Let’s write this function:

def jac(x, y, yerr, a):
    """ compute the Jacobian of the function g"""

    a0, a1 = a
    
    dg0da0 = -np.sum(np.exp(2.0 * a1 * x) / yerr**2)
    dg0da1 = np.sum(x * np.exp(a1 * x) * (y - 2.0 * a0 * np.exp(a1 * x)) / yerr**2)
    dg1da0 = dg0da1
    dg1da1 = np.sum(a0 * x**2 * np.exp(a1 * x) * (y - 2.0 * a0 * np.exp(a1 * x)) / yerr**2)
    
    return np.array([[dg0da0, dg0da1],
                     [dg1da0, dg1da1]])

Tip

Convergence here is very sensitive to the initial guess.
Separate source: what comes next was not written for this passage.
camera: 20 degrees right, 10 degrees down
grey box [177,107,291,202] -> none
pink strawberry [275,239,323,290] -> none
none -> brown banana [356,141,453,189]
We add a cap on the number of iterations allowed prevent this from being an infinite loop if we can’t converge.

def fit(aguess, x, y, yerr, tol=1.e-5):
    """ aguess is the initial guess to our fit parameters.  x and y
        are the vector of points that we are fitting to, and yerr are
        the errors in y"""
    
    avec = aguess.copy()

    max_steps = 100
    err = 1.e100
    n = 0
    while err > tol and n < max_steps:

        # get the jacobian
        J = jac(x, y, yerr, avec)

        print("condition number of J: ", np.linalg.cond(J))
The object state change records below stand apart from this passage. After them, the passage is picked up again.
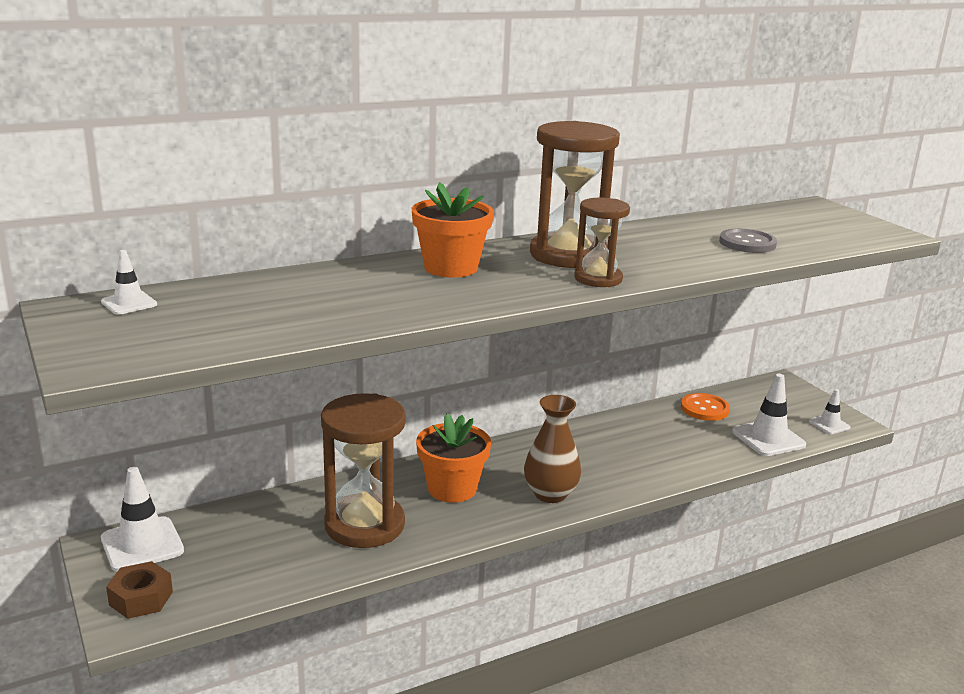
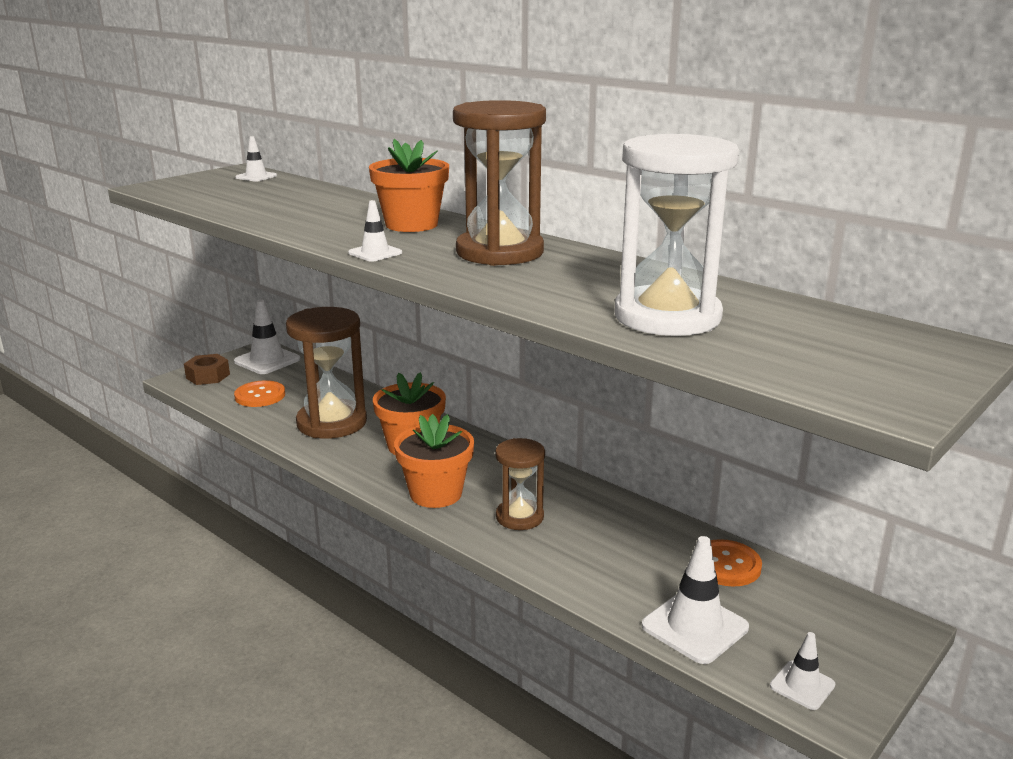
camera: 70 degrees right, 0 degrees up
brown vase [524,395,581,503] -> orange flower pot [394,414,474,508]
brown hourglass [574,198,630,287] -> brown hourglass moved to [495,438,545,530]
grey button [719,229,777,253] -> white hourglass [614,134,739,336]
none -> orange button [234,380,285,407]
none -> white traffic cone [348,200,402,262]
        # get the current function values
        gv = g(x, y, yerr, avec)

        # solve for the correction: J da = -g
        da = np.linalg.solve(J, -gv)

        avec += da
        err = np.max(np.abs(da/avec))
        n += 1
    return avec

# initial guesses
aguess = np.array([2.0, 1.0])

# fit
afit = fit(aguess, x, y, yerr)

condition number of J:  142.58569538841218
condition number of J:  182.25664073606546
condition number of J:  305.58503802390106
condition number of J:  1076.3274887427374
condition number of J:  2784.843473629773
condition number of J:  1043.496437139583
condition number of J:  4389.748967989915
condition number of J:  3683.252266058749
condition number of J:  3678.0077816530616

afit

array([2.51221994, 0.67073677])

ax.plot(x, afit[0] * np.exp(afit[1] *x))
fig

Is it a minimum?

We just found an extrema. Let’s plot the surface around our fit parameters to see if it looks like a minimum

npts = 100
a0v = np.linspace(0.5 * afit[0], 2.0 * afit[0], npts)
a1v = np.linspace(0.5 * afit[1], 2.0 * afit[1], npts)

def chisq(a0, a1, x, y, yerr):
    return np.sum((y - a0 * np.exp(a1 * x))**2 / yerr**2)

chisq(afit[0], afit[1], x, y, yerr)

np.float64(23.094745386190873)

c2 = np.zeros((npts, npts), dtype=np.float64)
for i, a0 in enumerate(a0v):
    for j, a1 in enumerate(a1v):
        c2[i, j] = chisq(a0, a1, x, y, yerr)

Now we’ll plot the (log of) the \(\chi^2\)

fig, ax = plt.subplots()

# we need to transpose to put a0 on the horizontal
# we use origin = lower to have the origin at the lower left
im = ax.imshow(np.log10(c2).T,
               origin="lower",
               extent=[a0v[0], a0v[-1], a1v[0], a1v[-1]])
fig.colorbar(im, ax=ax, orientation="horizontal")
ax.scatter([afit[0]], [afit[1]], color="r", marker="x")
ax.set_xlabel("$a_0$")
ax.set_ylabel("$a_1$")

Text(0, 0.5, '$a_1$')

It looks like there is a very broad minimum there.

Troubles

Consider if we tried to add another parameter, fitting to:

\[y = a_0 e^{a_1 x + a_2}\]

here \(a_2\) enters the same way as \(a_0\), which would give a singular matrix, and make our solution unstable.